AARON MATÉ: Tim, let me ask you quickly on this point about Korean agency. Who knows what’s going on President Trump’s mind. As I said, there’s speculation about whether or not it was motivated by a need to deflect from the Stormy Daniels controversy. Who knows with him?
TIM SHORROCK: Right.
AARON MATÉ: But in terms of what otherwise may have motivated him to make this decision? What do you think that was and did, actually, South Korea’s diplomacy that you have been outlining and Christine Ahn, as well, did in part one of this conversation, did that sort of box him in to force him to make a move?

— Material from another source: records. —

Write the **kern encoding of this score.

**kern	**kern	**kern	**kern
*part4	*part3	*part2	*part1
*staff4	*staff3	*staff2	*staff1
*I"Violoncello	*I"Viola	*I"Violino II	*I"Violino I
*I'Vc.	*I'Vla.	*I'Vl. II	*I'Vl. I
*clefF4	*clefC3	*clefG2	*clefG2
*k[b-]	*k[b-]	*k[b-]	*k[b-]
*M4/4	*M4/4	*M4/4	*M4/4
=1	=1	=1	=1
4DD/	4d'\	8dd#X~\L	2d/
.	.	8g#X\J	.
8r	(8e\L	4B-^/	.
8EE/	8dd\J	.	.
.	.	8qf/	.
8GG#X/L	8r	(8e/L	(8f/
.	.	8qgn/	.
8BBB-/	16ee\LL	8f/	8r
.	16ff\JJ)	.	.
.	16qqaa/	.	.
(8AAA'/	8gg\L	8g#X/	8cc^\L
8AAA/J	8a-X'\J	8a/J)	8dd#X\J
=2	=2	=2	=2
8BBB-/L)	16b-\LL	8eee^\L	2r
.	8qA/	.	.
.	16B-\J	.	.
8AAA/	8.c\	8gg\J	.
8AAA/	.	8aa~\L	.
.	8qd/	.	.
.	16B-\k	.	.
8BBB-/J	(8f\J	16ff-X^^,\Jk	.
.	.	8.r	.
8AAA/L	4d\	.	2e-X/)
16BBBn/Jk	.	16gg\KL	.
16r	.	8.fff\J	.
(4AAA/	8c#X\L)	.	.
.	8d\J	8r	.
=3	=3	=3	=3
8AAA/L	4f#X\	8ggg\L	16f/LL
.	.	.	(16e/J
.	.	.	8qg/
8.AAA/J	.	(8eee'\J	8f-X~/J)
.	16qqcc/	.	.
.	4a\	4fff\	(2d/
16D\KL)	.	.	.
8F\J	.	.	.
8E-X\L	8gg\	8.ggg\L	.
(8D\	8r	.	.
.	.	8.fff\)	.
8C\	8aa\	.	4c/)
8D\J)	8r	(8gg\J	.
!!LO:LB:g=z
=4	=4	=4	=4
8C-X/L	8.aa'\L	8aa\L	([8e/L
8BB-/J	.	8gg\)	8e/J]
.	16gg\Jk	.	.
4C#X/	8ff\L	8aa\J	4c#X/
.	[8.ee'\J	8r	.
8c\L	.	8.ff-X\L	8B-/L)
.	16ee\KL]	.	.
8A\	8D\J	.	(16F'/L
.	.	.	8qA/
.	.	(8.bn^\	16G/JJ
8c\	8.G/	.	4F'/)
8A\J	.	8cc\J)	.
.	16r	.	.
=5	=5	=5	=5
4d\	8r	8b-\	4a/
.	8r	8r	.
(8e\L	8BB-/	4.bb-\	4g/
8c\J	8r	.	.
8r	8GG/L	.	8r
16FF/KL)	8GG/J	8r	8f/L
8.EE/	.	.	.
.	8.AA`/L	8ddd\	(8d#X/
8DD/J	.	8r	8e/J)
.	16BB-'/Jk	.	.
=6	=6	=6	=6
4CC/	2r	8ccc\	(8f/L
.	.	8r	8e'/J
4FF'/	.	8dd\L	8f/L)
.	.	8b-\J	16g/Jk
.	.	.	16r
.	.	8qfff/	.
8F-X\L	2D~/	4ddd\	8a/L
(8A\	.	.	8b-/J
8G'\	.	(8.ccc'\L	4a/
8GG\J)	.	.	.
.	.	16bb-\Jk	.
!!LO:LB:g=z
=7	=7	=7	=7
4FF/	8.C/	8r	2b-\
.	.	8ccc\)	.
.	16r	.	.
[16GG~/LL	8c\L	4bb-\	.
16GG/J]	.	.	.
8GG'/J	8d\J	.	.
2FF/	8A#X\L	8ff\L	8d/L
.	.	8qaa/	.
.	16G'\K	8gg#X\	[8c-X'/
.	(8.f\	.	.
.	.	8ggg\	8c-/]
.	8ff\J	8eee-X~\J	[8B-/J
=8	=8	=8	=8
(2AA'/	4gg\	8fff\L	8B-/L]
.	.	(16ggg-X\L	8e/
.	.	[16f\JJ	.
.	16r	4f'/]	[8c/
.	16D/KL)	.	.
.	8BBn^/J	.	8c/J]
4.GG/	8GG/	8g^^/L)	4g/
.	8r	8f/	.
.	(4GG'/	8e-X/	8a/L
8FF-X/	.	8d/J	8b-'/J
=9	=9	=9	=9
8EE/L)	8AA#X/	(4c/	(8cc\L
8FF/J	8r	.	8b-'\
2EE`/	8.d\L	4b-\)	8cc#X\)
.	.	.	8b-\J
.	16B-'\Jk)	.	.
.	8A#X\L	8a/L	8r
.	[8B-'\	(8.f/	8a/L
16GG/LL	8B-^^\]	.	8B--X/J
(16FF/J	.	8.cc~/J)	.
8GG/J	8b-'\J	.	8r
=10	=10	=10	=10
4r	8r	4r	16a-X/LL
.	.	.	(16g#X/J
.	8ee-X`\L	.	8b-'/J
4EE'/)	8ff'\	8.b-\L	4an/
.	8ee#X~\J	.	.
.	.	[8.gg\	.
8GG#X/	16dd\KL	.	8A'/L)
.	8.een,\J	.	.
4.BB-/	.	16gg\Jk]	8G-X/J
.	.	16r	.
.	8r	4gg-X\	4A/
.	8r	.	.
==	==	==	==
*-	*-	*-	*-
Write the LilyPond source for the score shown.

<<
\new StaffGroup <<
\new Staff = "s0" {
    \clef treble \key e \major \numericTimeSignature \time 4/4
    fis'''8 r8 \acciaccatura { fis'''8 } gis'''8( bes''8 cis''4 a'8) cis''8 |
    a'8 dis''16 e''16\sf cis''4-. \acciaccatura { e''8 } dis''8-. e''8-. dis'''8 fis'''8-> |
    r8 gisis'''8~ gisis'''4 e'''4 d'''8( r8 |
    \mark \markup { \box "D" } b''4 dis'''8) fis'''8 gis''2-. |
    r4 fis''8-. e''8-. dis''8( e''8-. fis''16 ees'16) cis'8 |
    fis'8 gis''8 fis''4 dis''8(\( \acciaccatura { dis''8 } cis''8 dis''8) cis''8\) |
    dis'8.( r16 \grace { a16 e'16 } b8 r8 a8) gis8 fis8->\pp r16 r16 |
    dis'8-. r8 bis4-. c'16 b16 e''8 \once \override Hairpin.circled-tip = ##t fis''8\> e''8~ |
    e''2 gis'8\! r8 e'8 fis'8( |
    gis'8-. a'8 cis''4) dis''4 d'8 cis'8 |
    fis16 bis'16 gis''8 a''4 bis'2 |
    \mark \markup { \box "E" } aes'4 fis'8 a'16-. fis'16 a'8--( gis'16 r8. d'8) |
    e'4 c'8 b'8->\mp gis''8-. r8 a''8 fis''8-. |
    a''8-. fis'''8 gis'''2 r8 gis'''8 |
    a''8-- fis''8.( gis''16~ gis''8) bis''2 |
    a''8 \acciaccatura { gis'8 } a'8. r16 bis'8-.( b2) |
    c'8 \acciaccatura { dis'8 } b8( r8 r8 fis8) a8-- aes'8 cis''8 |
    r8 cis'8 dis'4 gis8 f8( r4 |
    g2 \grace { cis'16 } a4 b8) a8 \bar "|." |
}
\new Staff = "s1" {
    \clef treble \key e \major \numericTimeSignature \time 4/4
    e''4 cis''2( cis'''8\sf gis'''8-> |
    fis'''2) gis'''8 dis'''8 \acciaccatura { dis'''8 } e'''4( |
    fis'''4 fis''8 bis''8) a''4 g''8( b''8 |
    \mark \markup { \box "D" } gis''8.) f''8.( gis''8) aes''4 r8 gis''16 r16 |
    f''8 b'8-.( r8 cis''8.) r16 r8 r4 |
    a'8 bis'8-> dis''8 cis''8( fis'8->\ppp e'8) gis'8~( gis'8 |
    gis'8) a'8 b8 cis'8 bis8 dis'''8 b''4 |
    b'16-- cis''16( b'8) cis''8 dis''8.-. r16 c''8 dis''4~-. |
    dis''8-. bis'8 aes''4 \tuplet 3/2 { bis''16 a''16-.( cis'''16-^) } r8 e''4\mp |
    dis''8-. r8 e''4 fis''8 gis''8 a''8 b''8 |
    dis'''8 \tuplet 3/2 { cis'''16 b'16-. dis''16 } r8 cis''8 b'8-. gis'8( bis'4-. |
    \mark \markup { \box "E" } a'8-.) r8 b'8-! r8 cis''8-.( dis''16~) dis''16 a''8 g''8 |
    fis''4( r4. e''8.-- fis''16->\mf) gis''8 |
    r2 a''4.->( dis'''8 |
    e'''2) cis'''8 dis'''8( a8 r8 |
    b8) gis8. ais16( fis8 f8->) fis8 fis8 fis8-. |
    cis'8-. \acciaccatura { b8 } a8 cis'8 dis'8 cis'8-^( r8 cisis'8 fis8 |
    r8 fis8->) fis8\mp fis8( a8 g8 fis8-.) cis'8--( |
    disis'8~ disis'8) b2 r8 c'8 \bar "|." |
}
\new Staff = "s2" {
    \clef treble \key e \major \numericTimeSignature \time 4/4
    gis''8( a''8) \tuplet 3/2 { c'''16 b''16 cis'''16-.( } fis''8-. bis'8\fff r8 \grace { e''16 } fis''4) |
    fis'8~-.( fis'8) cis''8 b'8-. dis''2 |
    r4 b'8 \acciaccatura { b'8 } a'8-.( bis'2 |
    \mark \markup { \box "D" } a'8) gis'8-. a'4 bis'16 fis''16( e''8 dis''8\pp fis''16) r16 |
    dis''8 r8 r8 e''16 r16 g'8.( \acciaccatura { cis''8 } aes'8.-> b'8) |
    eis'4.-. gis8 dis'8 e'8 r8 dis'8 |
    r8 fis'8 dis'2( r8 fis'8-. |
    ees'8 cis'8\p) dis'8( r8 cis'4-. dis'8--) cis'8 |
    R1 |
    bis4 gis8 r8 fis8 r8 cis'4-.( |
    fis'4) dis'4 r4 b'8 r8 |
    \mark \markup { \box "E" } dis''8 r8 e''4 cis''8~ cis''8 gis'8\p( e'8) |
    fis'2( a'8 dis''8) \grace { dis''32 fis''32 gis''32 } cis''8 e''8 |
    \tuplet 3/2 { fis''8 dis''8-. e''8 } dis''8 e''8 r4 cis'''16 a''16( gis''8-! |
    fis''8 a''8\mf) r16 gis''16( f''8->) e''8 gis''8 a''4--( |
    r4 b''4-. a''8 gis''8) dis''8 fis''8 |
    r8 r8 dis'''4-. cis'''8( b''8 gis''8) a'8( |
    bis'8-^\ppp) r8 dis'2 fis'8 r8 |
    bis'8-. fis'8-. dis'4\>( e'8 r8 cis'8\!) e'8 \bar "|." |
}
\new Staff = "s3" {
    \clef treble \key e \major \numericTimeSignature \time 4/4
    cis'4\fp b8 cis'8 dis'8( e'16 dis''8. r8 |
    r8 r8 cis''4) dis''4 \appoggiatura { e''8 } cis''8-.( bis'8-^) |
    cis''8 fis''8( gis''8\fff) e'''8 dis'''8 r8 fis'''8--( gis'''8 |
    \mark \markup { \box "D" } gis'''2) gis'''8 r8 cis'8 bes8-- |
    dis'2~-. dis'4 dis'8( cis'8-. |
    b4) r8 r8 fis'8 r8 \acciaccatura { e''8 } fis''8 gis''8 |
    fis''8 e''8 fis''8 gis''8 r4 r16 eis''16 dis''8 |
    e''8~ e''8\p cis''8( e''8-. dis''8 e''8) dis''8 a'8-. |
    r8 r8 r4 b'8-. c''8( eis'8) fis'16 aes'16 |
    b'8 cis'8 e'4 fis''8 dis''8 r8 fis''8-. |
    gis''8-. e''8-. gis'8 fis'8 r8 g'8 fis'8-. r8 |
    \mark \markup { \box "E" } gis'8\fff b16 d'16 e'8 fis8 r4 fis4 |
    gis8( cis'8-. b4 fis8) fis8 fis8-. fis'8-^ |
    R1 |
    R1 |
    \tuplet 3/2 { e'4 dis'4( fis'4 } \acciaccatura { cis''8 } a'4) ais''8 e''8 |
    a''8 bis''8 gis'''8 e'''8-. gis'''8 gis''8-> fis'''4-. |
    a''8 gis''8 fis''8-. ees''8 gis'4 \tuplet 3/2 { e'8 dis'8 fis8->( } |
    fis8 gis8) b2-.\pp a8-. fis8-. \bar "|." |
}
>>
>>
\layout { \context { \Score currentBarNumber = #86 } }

TIM SHORROCK: In a way, it really did. There was a point last summer where there was a report on NBC News that greatly concerned the South Korean government and greatly concerned Moon Jae-in, which was the US had plans to launch a unilateral attack from the air by B1B bombers flying in international airspace that could destroy nuclear sites and missile sites in a way that wouldn’t require the South Koreans to be involved. When Moon Jae-in heard about that, he immediately had his national security advisor call McMaster and call the White House and say, “Don’t you dare do an attack on North Korea without talking to us and without our involvement.”
I think that was a kind of a critical turning point because since the beginning, since he took the presidency, Moon Jae-in has insisted that South Korea must be in the driver’s seat of the Korea peace process. He has become, he is in the driver’s seat. He is the engine behind this. I think what happened was it was totally coincidence that it sort of intersected with all these salacious stories about Trump’s affair with this porn star. The fact is the Olympics happened. There was talks during the Olympics and then Moon Jae-in’s government sent these two national security advisors, including the head of intelligence to North Korea. They had long talks with Kim Jong-un, unprecedented talks there. Then they came back and Moon Jae-in wanted these people to come to tell the United States what had happened and fill them in on what North Korea had offered. That was the point of their mission to the White House yesterday. When, I guess, when Trump was briefed about it, he urged the South Koreans to make the announcement. And that’s what happened.
I think it was kind of symbolic that the announcement was made solely by the South Koreans. I was glad to see that there wasn’t Trump standing next to them or McMaster. I think probably McMaster, who has been pushing for a war, his national security advisor, probably didn’t even want to be part of this process. I think it’s really, it just happened to coincide with these stories about his scandals. But I think, for Trump, a wag the dog scenario would be much more likely with a war. War is what brings a country together, right and lets you forget domestic issues and domestic crises. But embarking on a peace process with North Korea doesn’t really make you popular here. I don’t really buy this. I just think it’s a silly way for people to look at this and discount the South Korean role.
AARON MATÉ: It’s amazing, our capacity here in the West to deny other parts of the world their agency. We’ll leave there. Tim Shorrock, independent journalist covers US-Korea relations for The Nation and the Korea Center for Investigative Reporting. Tim, thank you.
TIM SHORROCK: Thanks so much, Aaron.
AARON MATÉ: Thank you for joining us on The Real News.